The output of this stage is a short list of possible causes.
Testing is where you narrow down the shortlist to one probable cause. This can be the lengthiest stage because it’s often about manually going through the steps that the system takes, trying to replicate the exact cause from your shortlist. It can be things like;
- Making HTTP requests on the command line to see the details of the response from a web application or API. Tools like curl can show a verbose output of the whole HTTP exchange, which can help narrow things down, or
- Maybe it’s logging into a database using the credentials of the service to see if there’s a permissions issue, or
- Tracing SQL statements that the app generates, or
- Running a traceroute to see which network paths the traffic takes.
You should note down every step you take, especially if you make any changes to the live system so you know what to revert if they don’t have any impact.

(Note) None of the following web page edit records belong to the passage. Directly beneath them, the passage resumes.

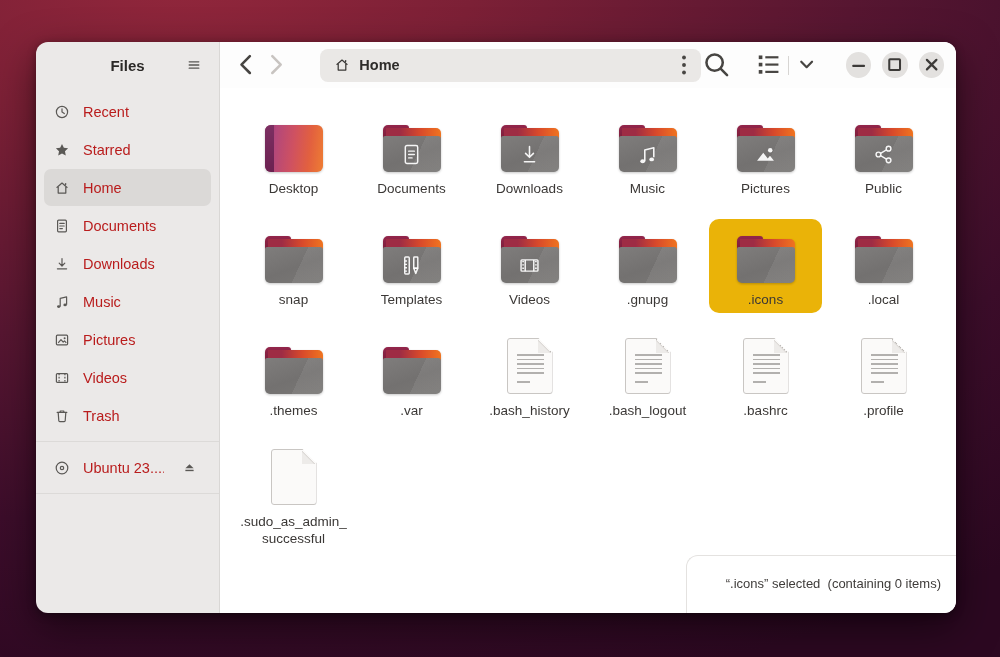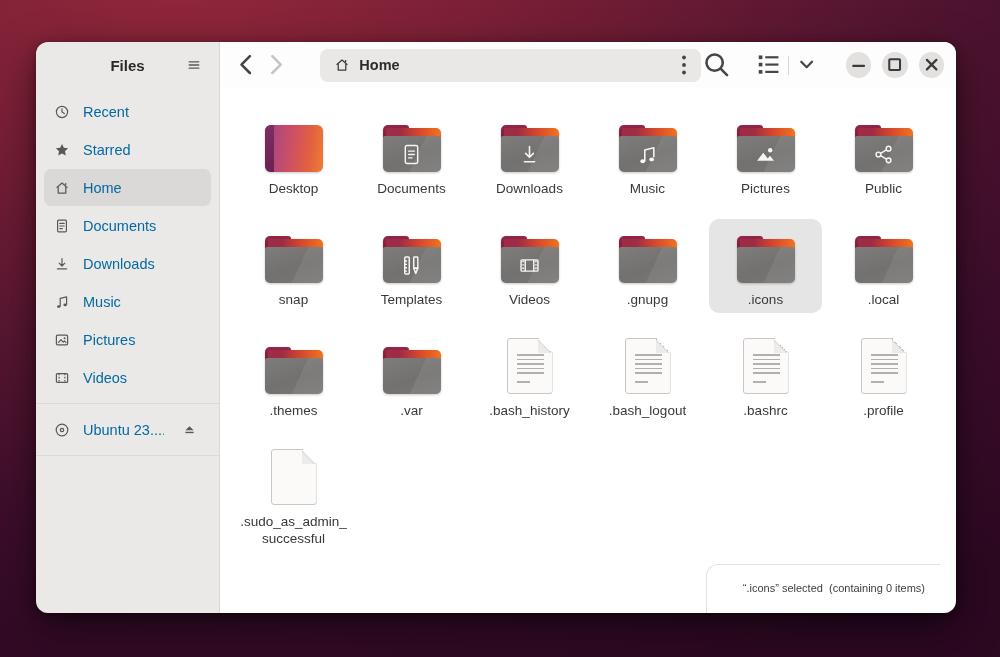--- a/index.html
+++ b/index.html
@@ -26,7 +26,7 @@
   .hamburger-btn { position:absolute; right:10px; top:8px; width:30px; height:30px; }
   .side-list { padding-top:4px; }
   .side-item { display:flex; align-items:center; gap:13px; height:37px; margin:1px 8px; padding:0 10px;
-    border-radius:7px; font-size:14.5px; color:#0369a1; cursor:pointer; }
+    border-radius:7px; font-size:14.5px; color:#b91c1c; cursor:pointer; }
   .side-item.selected { background:#dbd9d7; }
   .side-icon { width:16px; height:16px; flex:none; color:#5a5855; display:inline-flex; }
   .side-icon svg { width:100%; height:100%; }

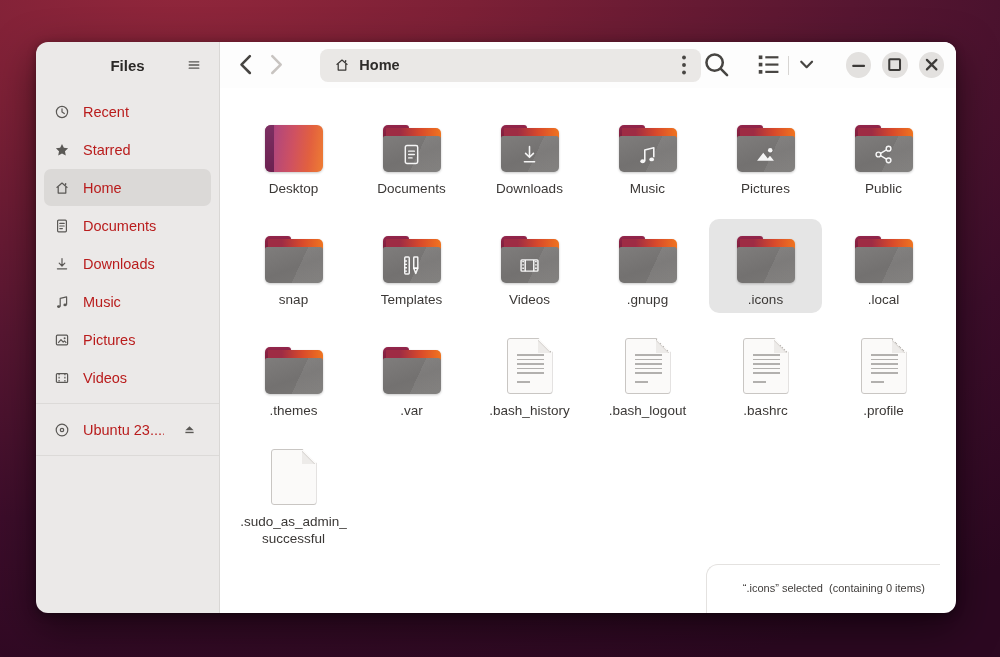--- a/index.html
+++ b/index.html
@@ -61,7 +61,7 @@
   .content { flex:1; overflow:hidden; padding:20px 0 0 17px; }
   .grid { display:grid; grid-template-columns:repeat(6,113px); column-gap:5px; row-gap:17px; }
   .cell { display:flex; flex-direction:column; align-items:center; padding:2px 2px 5px; border-radius:10px; cursor:pointer; }
-  .cell.selected { background:#e5e5e5; }
+  .cell.selected { background:#eab308; }
   .thumb { height:62px; width:100%; display:flex; align-items:flex-end; justify-content:center; }
   .cell-label { margin-top:8px; font-size:13.5px; line-height:17px; color:#3b3836; text-align:center; word-break:break-all; max-width:109px; }
   

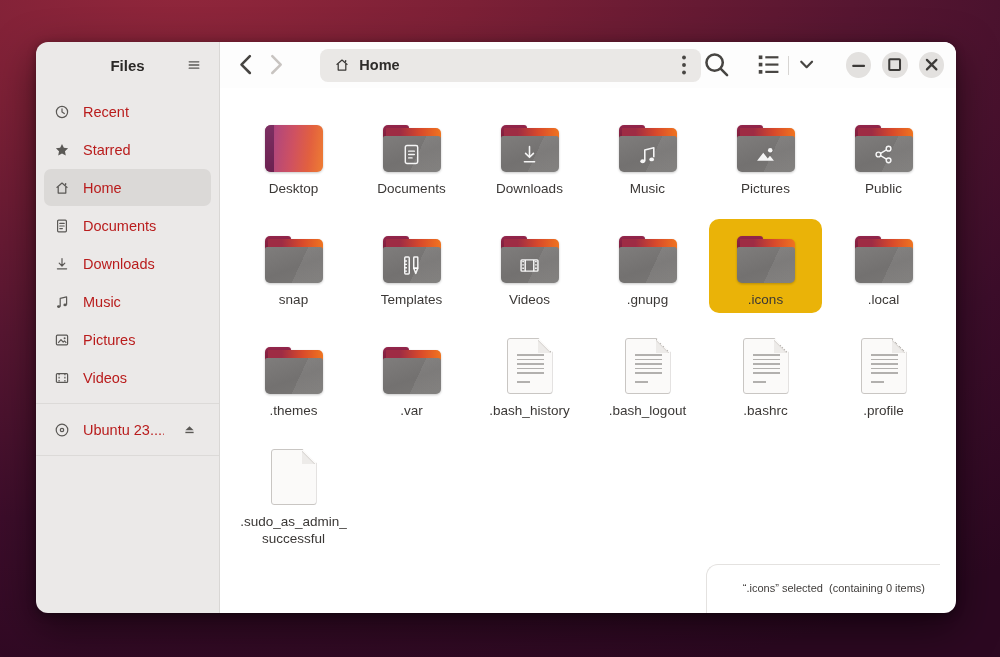--- a/index.html
+++ b/index.html
@@ -199,6 +199,16 @@
           <span class="side-label">Videos</span>
         </div>
 
+        <div class="side-item">
+          <span class="side-icon icon-slot">
+            <svg viewBox="0 0 16 16" fill="none" stroke="currentColor" stroke-width="1.2" stroke-linecap="round" stroke-linejoin="round">
+              <path d="M3.2 4.4h9.6"></path>
+              <path d="M6.2 4.2V3h3.6v1.2"></path>
+              <path d="M4.2 4.6l.6 8.2a1 1 0 001 .9h4.4a1 1 0 001-.9l.6-8.2"></path>
+            </svg>
+          </span>
+          <span class="side-label">Trash</span>
+        </div>
       </div>
 
     <div class="side-divider"></div>

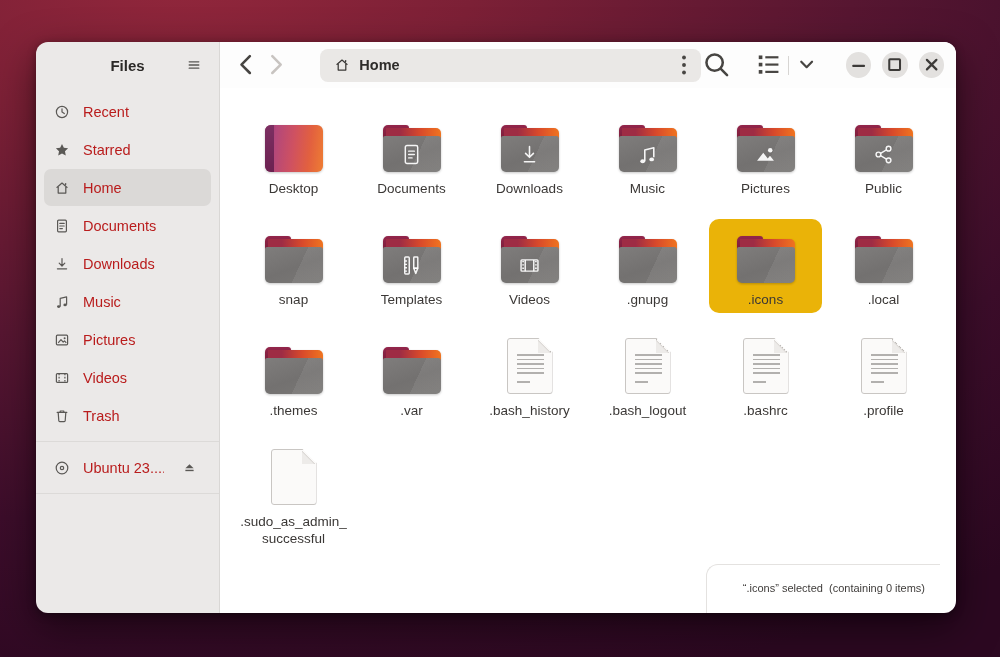--- a/index.html
+++ b/index.html
@@ -91,10 +91,10 @@
     background:repeating-linear-gradient(to bottom,#b2b0ae 0 1.6px,transparent 1.6px 4.6px); }
   .file-icon .lines::after { content:""; position:absolute; left:0; top:27px; width:13px; height:2.4px; background:#b2b0ae; }
   
-  .status-pill { position:absolute; right:16px; bottom:0; background:#ffffff;
+  .status-pill { position:absolute; right:0; bottom:0; background:#ffffff;
     border-top:1px solid #e4e2e0; border-left:1px solid #e4e2e0;
     border-radius:12px 0 11px 0; padding:5px 15px 7px 17px;
-    font-size:11px; color:#3f3c3a; white-space:pre; }
+    font-size:13px; color:#3f3c3a; white-space:pre; }
 </style>
 </head>
 <body>

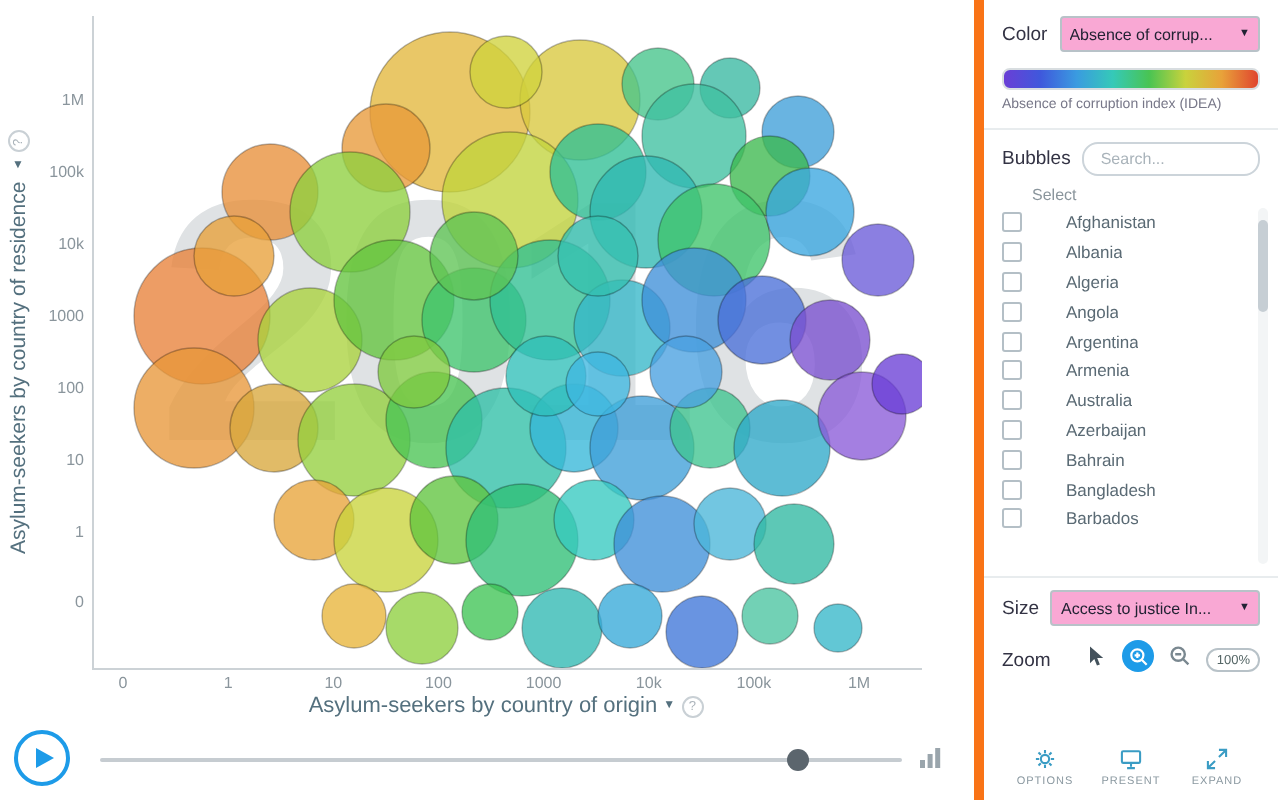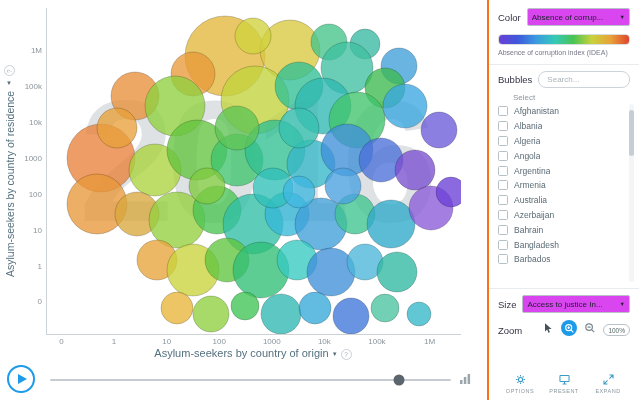--- a/index.html
+++ b/index.html
@@ -42,7 +42,7 @@
   .tl-icon{position:absolute;right:16px;top:11px;}
 
   
-  .sidebar{width:152px;box-sizing:border-box;border-left:2px solid #f97316;
+  .sidebar{width:152px;box-sizing:border-box;border-left:5px solid #f97316;
     display:flex;flex-direction:column;padding:8px 9px 4px 9px;color:#445;}
   .row{display:flex;align-items:center;gap:6px;}
   .sec-label{font-size:9.5px;color:#334;}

Negative results are fine here.
It may be frustrating when you think you’ve got the answer and it turns out not to be the issue, but it means you can definitively rule something out and move on. The key thing here is to start simple and try to rule out things that are quick to test.
The output of this stage is to narrow down your short list of causes to one highly likely cause. Some issues are all but impossibly difficult to replicate, race conditions or failures which only happen with a specific set of data.
So if you can rule everything else out, it might be that the best you can do is say I’m pretty sure that this is the problem.
The Curing Stage
The final stage is the cure, which is where you apply the fix with a good degree of certainty that it will address the issue, and you document the steps.
The output could be a fully working system if you could identify and fix the issue, or it could be a mitigation, which is good enough for now and enough detail to understand what the long‑term fix needs to be.
In the worst case, it might be mitigation without a clear understanding of the real fix. And in that case, the output should also include must‑have instrumentation requirements.
If your investigation wasn’t successful, you can at least say what extra detail you needed, more logs, and more metrics.
If the problem does persist, the next investigation has a better chance of getting to the root cause. When the investigation is done and the incident is closed, the final output is a postmortem.